© JUNGE FREIHEIT Verlag GmbH & Co. www.jungefreiheit.de 25/19 / 14. Juni 2019

Der nächste Trump kommt aus den Anden
Südamerika: Wie der indigene Nationalismus die Politik in Peru durcheinanderwirbelt
Jörg Sobolewski

Als im März 2014 die brasilianische Polizei eine Autowäscherei in der Hauptstadt Brasilia auf der Suche nach Finanzströmen eines Kartells durchsuchte, konnte noch niemand die Folgen absehen. Der nach aktuellem Wissensstand größte Korruptionsskandal in der Geschichte des Kontinents´, der sogenannte „Autowäsche-Skandal“, hat in ganz Südamerika die bestehende Ordnung erschüttert, ein erhebliches Maß an Vertrauen der Bürger in die Demokratie zerstört und so manchen Abgeordneten, Bürgermeister und Präsidenten ins Gefängnis gebracht. Das gilt besonders für Brasilien; die Wahl des neuen Präsidenten Jair Bolsonaro mit seiner Anti-Korruptionskampagne legt davon beredtes Zeugnis ab.

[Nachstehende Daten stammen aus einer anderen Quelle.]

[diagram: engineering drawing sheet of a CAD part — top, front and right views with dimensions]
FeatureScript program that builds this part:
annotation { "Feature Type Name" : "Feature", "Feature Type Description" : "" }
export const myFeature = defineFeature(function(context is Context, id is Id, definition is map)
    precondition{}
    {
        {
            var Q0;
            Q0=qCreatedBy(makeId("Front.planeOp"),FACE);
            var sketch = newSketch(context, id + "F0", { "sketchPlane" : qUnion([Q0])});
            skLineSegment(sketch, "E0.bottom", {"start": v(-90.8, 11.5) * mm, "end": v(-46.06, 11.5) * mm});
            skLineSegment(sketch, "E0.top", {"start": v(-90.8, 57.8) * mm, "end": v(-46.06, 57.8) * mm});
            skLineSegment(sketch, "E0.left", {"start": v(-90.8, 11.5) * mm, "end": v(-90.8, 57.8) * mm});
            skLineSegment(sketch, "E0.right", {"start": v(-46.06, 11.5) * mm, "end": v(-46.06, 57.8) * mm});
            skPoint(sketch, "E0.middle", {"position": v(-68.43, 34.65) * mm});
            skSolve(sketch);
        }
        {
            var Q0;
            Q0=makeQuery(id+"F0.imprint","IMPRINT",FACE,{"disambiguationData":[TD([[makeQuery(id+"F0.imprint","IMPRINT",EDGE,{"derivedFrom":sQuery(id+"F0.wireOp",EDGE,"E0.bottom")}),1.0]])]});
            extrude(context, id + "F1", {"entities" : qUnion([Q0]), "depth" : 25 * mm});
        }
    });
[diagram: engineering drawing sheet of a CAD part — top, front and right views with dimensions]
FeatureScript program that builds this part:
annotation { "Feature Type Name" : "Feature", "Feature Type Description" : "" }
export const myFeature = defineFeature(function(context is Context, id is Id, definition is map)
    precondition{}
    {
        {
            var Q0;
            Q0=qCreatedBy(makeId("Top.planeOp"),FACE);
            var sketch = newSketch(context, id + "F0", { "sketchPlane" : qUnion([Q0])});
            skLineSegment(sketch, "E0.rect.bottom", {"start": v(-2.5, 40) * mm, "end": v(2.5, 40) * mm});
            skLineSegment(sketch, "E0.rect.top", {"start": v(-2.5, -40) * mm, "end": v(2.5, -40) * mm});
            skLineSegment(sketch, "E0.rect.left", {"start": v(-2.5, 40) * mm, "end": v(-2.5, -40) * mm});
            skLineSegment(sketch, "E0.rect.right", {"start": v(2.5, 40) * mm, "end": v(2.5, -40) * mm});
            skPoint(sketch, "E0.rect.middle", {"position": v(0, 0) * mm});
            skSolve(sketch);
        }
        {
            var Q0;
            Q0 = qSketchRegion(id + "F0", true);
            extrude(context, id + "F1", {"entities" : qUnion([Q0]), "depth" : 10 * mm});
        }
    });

Die Auswirkungen auf die Politik in Peru sind mindestens ebenso dramatisch wie in Brasilien: Die letzten drei gewählten Präsidenten der Andenrepublik sind entweder in Untersuchungshaft (Pedro Pablo Kuczynski, Ollanta Humala) oder haben nach Bekanntwerden der Ermittlungen Selbstmord begangen (Alan Garcia). Außerdem in U-Haft sind die Bürgermeisterin der Hauptstadt Lima und diverse Abgeordnete. Dutzende Infrastrukturprojekte stehen still, weil bei der Vergabe vermutlich Schmiergeld geflossen ist. Hinzu kommt, daß beinahe täglich mehr Politiker ins Fadenkreuz der Justiz geraten. Die andauernden Ermittlungen der Strafverfolgungsbehörden betreffen mittlerweile Amtsträger aus allen Parteien. Ob links oder rechts – jede Partei ist betroffen.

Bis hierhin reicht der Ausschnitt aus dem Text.